Sunday, March 25, 2012

It is the worst of times, it is the worst of times.


AS MARCH MADNESS morphs into April insanity, the presidential primaries will only draw us still closer to the conclusion that the Republican Party - from top to bottom - has offered us the worst collection of maniacs, misogynists and liars of the modern political era.

Their desperate four-year effort to return a white guy - any white guy with the sort of friends who can pay for it - to the Oval Office demonstrates the party has lost its conscience and its soul. It began on the day Barack Obama walked into the office and has gotten so much worse with abusive accusations from candidates who ought to be an historic embarrassment to the entire electoral process. And if there are any local diehards who wish to disagree, let me see a show of hands. Thought so.

True, there have been crackpots and dead-enders in the past. But none of them hung around long enough to be remembered. This time, after months of combat, there are still four stiffs on the GOP primary ballots.

Among the most shameful utterances of the season was Newt Gingrich's ugly reference to Obama's mournful reaction to the savage killing of Trayvon Martin. Newt, the Crazy Guggenheim who seems to be staying in the race for the hell of it, said it was "disgraceful" that Obama remarked that if he had had a son, the boy "would have looked like Trayvon"

Newt, of course, is on the edge of derangement, and enjoying every minute of slandering the president. Eh, in his words, the biggest food-stamp president in history. And we know what underlies that notion. Ha. Ha. He also repeats that Obama likes Muslims more than Christians.

Meantime, Rick Santorum has been sustained by voters who broadly believe that Obama is a half-breed or worse with an illigitimate claim on the office. He also thrives in the heated atmospherics of Catholic bishops and evangelical protestants - a rather combustible mixture of religion and politics. Listen to Santorum and you can sense the ecstasy that drives him to his denunciations of birth control and other secular excesses.

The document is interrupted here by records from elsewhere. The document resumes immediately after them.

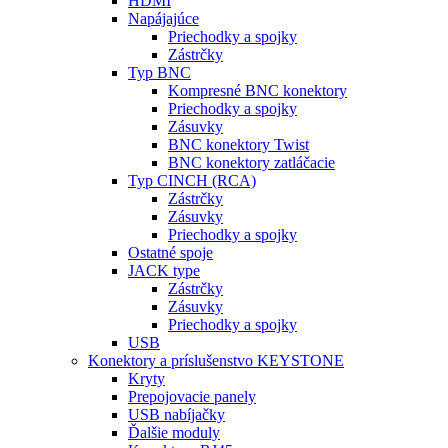
HDMI
Napájajúce
Priechodky a spojky
Zástrčky
Typ BNC
Kompresné BNC konektory
Priechodky a spojky
Zásuvky
BNC konektory Twist
BNC konektory zatláčacie
Typ CINCH (RCA)
Zástrčky
Zásuvky
Priechodky a spojky
Ostatné spoje
JACK type
Zástrčky
Zásuvky
Priechodky a spojky
USB
Konektory a príslušenstvo KEYSTONE
Kryty
Prepojovacie panely
USB nabíjačky
Ďalšie moduly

Then we have Mr. Romney, who was pictured in today's New York Times signing his Massachusetts health care reform law with well-wishing Ted Kennedy at his side. Now, of course, he says Obamacare is a bad way to look at the Masschusetts law.

Even at the state level, we have the Republican State Treasurer and U.S. Senate candidate , Josh Mandel, who at 34 seems to sample his next political job the way Florentine tourists salivate in choosing their next flavor of gelato .

The PD's Ohio PolitiFact noted the other day that the whiz kid has already been caught in blatant falsehoods a half-dozen times. And it's only March. One will do for all of them: His charge that Sen. Sherrod Brown, who has played a leading role in trying to keep jobs in America, is in the forefront of shipping those jobs to China.

I've asked this before: As a once-thriving major political party, is this all the GOP has to offer in 2012. The answer is undeniably yes.

We can't even cheer about Gringrich's promise to reduce gas prices to $2.50 a gallon. Not even if the counters on the gas pumps were replaced with Etch a Sketches.

P.S. In the interest of offering visuals to illustrate the state of politics today, I have offered this painting titled "The Scream", by Edvard Munch. Don't you agree?

5 comments:

JLM said...

The actual goal of the GOP can be distilled to your phrase "their desperate four-year effort to return a white guy-any white guy with the sort of friends who can pay for it-to the Oval Office".

Plus, your description of Young Mr. Mandel nearly had my morning coffee going through my nose.

Grumpy Abe said...

Thanks! Share it with like-minded friends. Even the unlike-minded ones.

PJJinOregon said...

With all the hoopla generated by the GOP primaries, Paul Ryan has quietly unmasked the party's true nature. His budget proposal drops last year's angst over debt. Instead the focus is on tax cuts and and reductions in the social safety net. The party of Reverse Robinhood rides again.

Anonymous said...

Having lived in Lyndhurst, I know that Mr. Mandel's problem with the truth has been an ongoing problem. It's interesting that he did not win the treasurer's race in his own hometown (Beachwood) where people should know him the best.

David Hess said...

Clearly, the GOP is banking on voters to descend to the depths of ignorance and self-delusion. It has become a party that relies on falsehoods, Hobbesian ideology , and a misanthropic worldview. It is now reduced to an appeal to the lowest common denominator, and heavily reliant on the wealth of self-serving robber barons to sustain its specious propaganda. Perhaps most unfortunate of all, it condescends to ordinary people who are otherwise struggling to make ends meet and insults their intelligence.